Mon. Mar 30th, 2020

Documenting Your Insurance’s Claim for Your Full Protection

Keeping track of names isn’t just so you can reach them easily when you need information. It’s an integral part of the most important aspect in resolving your claim. Above all, you have to document your claim. While this process won’t guarantee that your claim will be accepted, it will guarantee that all promises are lived up to and that you are treated fairly by the insurance company. You should keep a paper trail in case you need it later. You’re getting sued for what? An E&O Odyssey? Breach of contract or anything else, don’t you worry as this article will help you be ready with all the documents needed.

You can bet that the insurance carrier is keeping track of every call made to you and of every conversation you have. Each company has quality assurance guidelines that require that employees record the names, dates, and substance of every conversation during the claim process. You should also keep your own log, in case there are disputes over what transpired, and it will expedite matters if you need to follow up for additional information.

Whenever possible, send letters confirming conversations you’ve had with the insurance carrier. This will help you verify any agreements or representations that were made. It will allow you to put your position in writing. The receipt of your letter might also trigger additional work on your claim and will help bring it to a conclusion more quickly.
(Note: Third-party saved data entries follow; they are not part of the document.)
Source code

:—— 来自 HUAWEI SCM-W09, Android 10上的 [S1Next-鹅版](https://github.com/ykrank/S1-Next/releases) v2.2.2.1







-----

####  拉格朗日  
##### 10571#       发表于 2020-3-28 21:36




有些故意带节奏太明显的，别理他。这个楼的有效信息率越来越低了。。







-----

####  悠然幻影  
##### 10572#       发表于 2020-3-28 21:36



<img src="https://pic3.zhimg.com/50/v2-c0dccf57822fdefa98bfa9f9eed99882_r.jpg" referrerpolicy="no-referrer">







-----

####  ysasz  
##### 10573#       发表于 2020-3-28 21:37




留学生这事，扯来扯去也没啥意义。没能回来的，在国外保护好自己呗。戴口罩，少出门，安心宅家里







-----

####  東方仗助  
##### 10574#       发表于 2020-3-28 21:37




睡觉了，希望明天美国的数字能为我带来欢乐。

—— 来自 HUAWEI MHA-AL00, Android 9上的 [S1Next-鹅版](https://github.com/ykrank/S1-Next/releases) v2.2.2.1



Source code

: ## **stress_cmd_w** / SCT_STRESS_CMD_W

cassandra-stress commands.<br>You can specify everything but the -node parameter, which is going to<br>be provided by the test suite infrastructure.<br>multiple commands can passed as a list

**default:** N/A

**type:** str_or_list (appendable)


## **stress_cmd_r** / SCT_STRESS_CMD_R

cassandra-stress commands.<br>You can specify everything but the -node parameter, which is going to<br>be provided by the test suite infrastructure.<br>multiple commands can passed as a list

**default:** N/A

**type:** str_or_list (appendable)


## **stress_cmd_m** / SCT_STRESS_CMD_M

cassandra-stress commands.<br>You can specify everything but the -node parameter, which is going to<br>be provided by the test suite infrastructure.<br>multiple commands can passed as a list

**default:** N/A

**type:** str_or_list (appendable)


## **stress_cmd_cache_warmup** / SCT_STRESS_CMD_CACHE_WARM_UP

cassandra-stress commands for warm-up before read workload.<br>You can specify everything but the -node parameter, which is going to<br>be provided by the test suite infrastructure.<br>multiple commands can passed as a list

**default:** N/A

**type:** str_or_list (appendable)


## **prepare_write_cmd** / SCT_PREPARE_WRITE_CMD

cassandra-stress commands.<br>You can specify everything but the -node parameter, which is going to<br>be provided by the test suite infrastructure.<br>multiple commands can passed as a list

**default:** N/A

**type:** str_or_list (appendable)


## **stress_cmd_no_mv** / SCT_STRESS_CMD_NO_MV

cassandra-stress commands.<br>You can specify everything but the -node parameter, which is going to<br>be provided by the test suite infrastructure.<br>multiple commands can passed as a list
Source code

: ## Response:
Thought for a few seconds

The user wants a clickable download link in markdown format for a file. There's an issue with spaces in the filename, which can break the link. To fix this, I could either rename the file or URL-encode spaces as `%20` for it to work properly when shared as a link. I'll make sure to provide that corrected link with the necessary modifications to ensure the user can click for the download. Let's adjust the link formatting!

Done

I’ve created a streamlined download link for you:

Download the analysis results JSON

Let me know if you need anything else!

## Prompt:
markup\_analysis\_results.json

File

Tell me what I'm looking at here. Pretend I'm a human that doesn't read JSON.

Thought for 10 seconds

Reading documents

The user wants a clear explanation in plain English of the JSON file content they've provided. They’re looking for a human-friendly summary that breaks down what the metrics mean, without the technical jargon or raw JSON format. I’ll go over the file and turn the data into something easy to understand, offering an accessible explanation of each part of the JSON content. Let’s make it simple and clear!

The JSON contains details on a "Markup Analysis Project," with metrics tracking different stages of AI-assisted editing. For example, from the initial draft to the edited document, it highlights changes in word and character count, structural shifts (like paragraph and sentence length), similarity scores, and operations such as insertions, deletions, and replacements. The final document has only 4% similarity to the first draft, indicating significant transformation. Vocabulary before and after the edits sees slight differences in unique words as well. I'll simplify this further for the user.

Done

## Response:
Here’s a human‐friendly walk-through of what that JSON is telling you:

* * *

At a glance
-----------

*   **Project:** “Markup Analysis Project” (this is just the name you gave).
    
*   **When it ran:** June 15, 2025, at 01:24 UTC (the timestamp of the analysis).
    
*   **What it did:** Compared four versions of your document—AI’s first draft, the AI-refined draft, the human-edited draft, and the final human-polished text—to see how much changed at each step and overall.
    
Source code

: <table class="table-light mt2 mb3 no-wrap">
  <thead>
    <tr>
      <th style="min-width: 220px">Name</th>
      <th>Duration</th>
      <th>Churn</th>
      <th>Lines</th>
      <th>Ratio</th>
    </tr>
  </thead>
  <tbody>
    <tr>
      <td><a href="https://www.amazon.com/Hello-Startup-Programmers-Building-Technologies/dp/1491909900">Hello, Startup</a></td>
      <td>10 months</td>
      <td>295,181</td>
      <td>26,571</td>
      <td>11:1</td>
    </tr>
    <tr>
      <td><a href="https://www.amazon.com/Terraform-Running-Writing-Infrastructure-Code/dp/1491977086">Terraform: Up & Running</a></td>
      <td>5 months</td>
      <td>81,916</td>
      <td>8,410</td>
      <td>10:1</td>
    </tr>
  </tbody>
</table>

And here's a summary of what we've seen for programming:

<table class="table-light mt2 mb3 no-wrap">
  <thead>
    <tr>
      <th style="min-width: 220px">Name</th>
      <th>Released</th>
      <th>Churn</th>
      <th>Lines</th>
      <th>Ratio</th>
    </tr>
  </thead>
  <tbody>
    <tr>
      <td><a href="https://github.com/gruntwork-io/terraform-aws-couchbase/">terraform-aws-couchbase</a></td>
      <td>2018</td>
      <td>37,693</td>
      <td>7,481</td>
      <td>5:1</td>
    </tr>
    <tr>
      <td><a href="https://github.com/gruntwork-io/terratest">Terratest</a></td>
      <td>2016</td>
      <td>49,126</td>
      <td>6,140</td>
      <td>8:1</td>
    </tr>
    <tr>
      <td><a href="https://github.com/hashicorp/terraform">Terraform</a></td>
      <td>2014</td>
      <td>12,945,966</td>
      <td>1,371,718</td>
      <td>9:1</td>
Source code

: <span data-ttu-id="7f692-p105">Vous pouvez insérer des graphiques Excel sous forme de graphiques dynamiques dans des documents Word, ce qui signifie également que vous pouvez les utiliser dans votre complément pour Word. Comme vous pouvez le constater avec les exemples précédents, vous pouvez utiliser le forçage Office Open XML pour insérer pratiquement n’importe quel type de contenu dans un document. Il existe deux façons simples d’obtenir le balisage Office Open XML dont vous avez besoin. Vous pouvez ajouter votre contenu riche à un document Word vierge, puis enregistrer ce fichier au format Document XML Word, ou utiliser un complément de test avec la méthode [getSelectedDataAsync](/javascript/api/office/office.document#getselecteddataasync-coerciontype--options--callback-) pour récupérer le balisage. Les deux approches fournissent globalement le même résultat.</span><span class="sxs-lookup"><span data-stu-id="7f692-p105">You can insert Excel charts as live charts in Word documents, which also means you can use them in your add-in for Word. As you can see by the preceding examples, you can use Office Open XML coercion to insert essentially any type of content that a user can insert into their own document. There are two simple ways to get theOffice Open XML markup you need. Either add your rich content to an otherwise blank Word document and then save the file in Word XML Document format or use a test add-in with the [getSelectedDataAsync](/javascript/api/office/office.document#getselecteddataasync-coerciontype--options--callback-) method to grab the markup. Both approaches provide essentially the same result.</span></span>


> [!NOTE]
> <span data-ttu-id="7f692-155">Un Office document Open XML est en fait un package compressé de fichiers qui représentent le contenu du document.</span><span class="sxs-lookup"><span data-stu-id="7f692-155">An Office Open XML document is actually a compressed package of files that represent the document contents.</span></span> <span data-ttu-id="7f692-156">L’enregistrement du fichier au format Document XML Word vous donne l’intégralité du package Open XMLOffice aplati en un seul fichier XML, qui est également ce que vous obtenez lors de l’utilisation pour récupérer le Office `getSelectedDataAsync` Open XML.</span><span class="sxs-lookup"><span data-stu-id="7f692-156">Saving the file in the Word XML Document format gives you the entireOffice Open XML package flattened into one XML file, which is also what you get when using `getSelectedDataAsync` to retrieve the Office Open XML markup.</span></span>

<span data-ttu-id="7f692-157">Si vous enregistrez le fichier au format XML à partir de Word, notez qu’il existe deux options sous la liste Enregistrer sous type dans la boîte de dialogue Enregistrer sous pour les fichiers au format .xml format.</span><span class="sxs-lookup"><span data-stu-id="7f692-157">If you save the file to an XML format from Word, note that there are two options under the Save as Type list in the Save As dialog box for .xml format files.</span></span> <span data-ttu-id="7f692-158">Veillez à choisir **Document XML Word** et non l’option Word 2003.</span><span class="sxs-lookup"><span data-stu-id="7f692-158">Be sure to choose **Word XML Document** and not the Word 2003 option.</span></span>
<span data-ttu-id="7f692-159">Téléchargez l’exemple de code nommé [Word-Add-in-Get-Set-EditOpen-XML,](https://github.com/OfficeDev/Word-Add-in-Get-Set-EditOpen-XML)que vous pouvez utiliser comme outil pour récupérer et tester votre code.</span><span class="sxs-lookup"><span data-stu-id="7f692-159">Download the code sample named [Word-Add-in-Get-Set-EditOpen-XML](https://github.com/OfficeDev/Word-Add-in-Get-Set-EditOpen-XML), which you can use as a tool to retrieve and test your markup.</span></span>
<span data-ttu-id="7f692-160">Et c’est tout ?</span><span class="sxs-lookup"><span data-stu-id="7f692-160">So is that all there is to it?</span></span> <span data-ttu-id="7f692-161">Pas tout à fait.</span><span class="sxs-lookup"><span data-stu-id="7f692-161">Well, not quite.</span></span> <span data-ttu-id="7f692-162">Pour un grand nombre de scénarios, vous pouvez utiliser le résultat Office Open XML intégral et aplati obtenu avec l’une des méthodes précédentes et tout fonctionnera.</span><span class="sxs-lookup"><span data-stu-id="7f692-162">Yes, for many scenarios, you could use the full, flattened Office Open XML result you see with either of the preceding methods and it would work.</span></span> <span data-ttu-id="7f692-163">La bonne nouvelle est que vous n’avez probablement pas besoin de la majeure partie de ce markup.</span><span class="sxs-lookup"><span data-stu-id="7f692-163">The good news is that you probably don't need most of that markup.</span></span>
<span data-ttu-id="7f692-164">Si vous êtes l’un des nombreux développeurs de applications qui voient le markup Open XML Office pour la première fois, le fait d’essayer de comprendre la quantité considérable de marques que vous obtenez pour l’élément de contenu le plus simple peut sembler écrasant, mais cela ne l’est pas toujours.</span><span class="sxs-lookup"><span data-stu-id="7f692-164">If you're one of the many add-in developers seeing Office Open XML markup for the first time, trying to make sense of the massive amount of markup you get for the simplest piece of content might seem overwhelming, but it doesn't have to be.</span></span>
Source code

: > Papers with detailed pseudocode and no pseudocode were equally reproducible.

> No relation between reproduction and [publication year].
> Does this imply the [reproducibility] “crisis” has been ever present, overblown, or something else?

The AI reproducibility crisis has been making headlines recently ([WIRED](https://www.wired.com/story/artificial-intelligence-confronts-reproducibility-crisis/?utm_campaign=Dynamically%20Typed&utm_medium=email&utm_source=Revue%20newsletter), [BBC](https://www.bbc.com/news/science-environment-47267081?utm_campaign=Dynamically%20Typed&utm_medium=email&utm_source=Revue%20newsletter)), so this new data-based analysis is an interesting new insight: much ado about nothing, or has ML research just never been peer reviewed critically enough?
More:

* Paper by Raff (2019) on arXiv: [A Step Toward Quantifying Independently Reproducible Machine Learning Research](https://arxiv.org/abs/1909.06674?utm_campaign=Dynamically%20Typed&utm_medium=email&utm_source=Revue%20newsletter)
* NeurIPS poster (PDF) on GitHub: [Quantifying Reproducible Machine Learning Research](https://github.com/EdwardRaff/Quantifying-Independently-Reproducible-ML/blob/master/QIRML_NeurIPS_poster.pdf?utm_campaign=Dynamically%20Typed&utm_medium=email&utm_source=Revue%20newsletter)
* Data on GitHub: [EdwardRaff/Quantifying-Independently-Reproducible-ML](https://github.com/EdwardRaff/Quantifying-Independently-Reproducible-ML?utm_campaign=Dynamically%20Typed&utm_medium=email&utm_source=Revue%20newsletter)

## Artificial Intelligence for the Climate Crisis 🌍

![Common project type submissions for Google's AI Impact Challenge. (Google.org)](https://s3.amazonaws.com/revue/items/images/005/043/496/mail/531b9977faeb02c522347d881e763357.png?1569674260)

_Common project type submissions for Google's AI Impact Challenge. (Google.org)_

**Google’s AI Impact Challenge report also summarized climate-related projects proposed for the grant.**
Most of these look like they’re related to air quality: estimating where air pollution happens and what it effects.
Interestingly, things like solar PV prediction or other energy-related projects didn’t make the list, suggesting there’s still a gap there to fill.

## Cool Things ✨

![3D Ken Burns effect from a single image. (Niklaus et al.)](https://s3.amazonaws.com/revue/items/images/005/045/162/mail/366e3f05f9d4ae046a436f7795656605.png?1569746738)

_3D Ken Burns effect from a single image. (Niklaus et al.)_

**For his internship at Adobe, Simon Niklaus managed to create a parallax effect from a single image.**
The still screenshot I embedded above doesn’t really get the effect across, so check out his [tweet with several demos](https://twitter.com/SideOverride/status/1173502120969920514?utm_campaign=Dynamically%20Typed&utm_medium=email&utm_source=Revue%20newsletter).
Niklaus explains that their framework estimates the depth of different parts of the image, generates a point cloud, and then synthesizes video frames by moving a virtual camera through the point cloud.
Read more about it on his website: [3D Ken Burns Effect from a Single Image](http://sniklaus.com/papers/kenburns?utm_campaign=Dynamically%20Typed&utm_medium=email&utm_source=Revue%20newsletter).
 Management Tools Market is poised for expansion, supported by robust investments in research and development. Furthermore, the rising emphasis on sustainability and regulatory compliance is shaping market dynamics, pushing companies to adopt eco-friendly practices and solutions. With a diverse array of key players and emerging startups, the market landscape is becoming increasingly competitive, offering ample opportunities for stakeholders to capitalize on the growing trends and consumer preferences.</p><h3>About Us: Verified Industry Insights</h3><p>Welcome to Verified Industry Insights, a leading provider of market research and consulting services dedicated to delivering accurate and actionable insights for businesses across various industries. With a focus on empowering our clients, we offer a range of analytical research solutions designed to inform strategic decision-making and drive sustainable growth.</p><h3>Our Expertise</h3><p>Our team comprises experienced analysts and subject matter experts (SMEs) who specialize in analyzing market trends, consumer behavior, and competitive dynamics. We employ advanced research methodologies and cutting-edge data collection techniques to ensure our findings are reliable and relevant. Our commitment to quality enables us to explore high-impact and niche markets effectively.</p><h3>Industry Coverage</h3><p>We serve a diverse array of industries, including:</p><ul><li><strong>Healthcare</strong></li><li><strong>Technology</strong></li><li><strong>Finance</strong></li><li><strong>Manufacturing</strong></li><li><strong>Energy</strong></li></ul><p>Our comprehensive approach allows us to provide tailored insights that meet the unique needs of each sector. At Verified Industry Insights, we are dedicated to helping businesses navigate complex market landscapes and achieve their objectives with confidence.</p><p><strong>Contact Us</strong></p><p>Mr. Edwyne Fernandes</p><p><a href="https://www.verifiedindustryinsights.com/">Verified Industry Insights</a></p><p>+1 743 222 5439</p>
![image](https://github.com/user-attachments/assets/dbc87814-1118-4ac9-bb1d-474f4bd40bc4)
As part of your documentation effort, you can prove your own case if necessary. If your health insurance claim is denied because the carrier feels it was not medically necessary, you can call upon your own doctor to refute that decision. A little medical research of your own might uncover facts to dispute the carrier’s position. The person handling your claim might not possess any knowledge of medicine that is superior to your own. The claim handler is relying upon rigid guidelines and doesn’t necessarily understand the medical reasons for the denial. No medical situation is exactly alike and you can demonstrate why your claim is different.

If you have a claim against someone’s liability policy, you can also develop your own evidence. There might be other witnesses that the insurance company hasn’t contacted. Perhaps there have been other accidents in the same area that can be pointed to in support of your position. You should know your claim better than the insurance company employee, who is handling hundreds of them.

Nothing is more convincing to insurance companies than paper. They thrive on it. For you to deal effectively with them, you have to operate on their level. The better you document your claim, the better chance you have of getting a fair shake. You can tell the insurance company personnel how badly you were injured in an accident, but it means more to them if a doctor verifies those injuries in a report. Make sure all lost wages are verified, as well as any incidental expenses.

With certain types of claims, you must think about documentation before the loss occurs. It’s like taking a tax deduction without keeping the necessary back­up documentation. You should keep all receipts, invoices, appraisals, and other records in case you have a loss involving your property. Consider making video­tapes of your most priceless possessions. At a minimum, keep a household inventory and photographs of your belongings in a safety deposit box.

It is also important to document the coverage you have. While you might know what drawer a particular policy is in, someone might have to be the insurance planner in your absence someday. All of your insurance papers should be in one place. If they aren’t, your beneficiaries might be unaware of a valuable pol­icy. Otherwise, they might be writing to insurance companies to see if there is a policy in your name.

Keeping all of your insurance policies in one place can also make matters easier for you. If you’ve made the mistake of buying mail-order policies over the years, they’re as hard to keep track of as savings bonds. A periodic review of your insurance-related documentation will guarantee that you are not paying for policies you don’t need. In addition, this review will make you aware of any essential policies that might lapse.

When you start keeping your insurance papers in one place, don’t forget about the free coverage you get through a credit card or auto club. When you get a brochure describing this incidental coverage, make sure it stays in the designated area. Keep all correspondence with your agent and insurance company there also, along with the notes from your conversations with them.